* _Text block_:

★ ★ ★ ★ ★ ★ ★

What we witness here is the conditional sovereignty granted to client states. Your geography, your diplomatic channels, your strategic position—these are not assets you own. They are tools lent to you by the hegemon to be spent on its account. Oman’s sin was to forget its place. It dared to view the Strait of Hormuz, a vital global chokepoint running through its territorial waters, as a national asset to be managed for its own benefit. In the Westphalian fiction, this is the very essence of state sovereignty. In the reality of hegemonic discipline, it is an act of rebellion punishable by threats of annihilation.

Conversely, Pakistan’s “reward” is the reward of a well-behaved vassal. It performed its conduit function flawlessly, without ambition, without seeking to derive independent national gain from its unique position. Its rise in the connectivity matrix is the rise of a useful instrument, not of a sovereign actor. This dynamic is the very essence of neo-colonialism—economic and strategic control without formal territorial occupation, enforced through a system of carrots and sticks that eviscerates true political autonomy.

The contrasting treatment of Saudi Arabia and Europe further refines this model. Saudi Arabia maintains an open line to Tehran (brokered by China in 2023) but “holds it in silence and claims nothing from it.” It is tolerated. Europe, which deployed defensive forces to keep Hormuz open but withheld “offensive facilitation,” was rebuked. The demand is consistent: adjacency must be spent on the hegemon’s account, “neither owned nor withheld.”

Even the treatment of Israel, a principal belligerent, is instructive. Israel “owned its operations and kept them” but was “shut out of the settlement” entirely. The memorandum was written without it. This reveals that within this system, only the core hegemon truly owns outcomes. Other principals have latitude only until they conflict with the hegemon’s settled will.

The Imperative for Civilizational States and a Multipolar Future

For nations of the Global South, particularly civilizational states like India and China, the lesson is unambiguous and urgent. The path of the conduit—the path of Pakistan—leads to warmer ties and praise, but it is a path of perpetual subordination. Your value is derivative, your sovereignty contingent. The moment you attempt to translate your civilizational depth, geographic advantage, or economic strength into an independent pillar of power—as Oman tried to do—you risk being pushed back down, or worse.

★ ★ ★ ★ ★ ★ ★

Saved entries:
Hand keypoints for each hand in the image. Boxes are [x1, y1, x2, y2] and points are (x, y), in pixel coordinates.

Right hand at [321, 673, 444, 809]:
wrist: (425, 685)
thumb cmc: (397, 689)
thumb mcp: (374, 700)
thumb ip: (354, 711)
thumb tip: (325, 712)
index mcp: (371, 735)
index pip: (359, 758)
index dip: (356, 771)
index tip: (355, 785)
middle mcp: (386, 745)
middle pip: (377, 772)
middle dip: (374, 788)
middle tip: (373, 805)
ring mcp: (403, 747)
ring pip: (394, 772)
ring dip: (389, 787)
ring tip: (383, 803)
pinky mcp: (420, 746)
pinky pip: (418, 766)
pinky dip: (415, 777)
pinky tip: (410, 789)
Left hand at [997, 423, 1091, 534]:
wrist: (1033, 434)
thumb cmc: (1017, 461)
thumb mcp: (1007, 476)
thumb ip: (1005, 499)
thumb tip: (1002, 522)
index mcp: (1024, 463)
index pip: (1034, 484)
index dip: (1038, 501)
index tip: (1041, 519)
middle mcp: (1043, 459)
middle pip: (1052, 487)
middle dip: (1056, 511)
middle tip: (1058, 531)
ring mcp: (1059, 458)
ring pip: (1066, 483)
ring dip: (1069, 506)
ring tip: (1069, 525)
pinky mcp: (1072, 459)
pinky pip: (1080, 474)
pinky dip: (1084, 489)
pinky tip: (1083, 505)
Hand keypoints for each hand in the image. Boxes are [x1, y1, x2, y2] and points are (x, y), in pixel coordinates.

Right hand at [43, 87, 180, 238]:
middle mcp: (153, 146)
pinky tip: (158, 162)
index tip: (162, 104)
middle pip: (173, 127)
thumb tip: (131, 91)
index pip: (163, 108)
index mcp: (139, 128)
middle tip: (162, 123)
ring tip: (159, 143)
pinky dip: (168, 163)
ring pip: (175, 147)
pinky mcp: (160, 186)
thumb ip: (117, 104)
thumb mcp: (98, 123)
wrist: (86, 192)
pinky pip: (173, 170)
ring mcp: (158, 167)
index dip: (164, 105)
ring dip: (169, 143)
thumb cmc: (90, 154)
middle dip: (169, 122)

★ ★ ★ ★ ★ ★ ★

* _Study questions_:
1) In the passage on client-state sovereignty, who brokered Saudi Arabia's open line to Tehran, and in what year?
2) Print the portion of the passage on client-state sovereignty starting with "Even the treatment" and going on through "hegemon’s settled will.".

* _Answers to the exercise_:
1) China brokered it, in 2023.

2)
Even the treatment of Israel, a principal belligerent, is instructive. Israel “owned its operations and kept them” but was “shut out of the settlement” entirely. The memorandum was written without it. This reveals that within this system, only the core hegemon truly owns outcomes. Other principals have latitude only until they conflict with the hegemon’s settled will.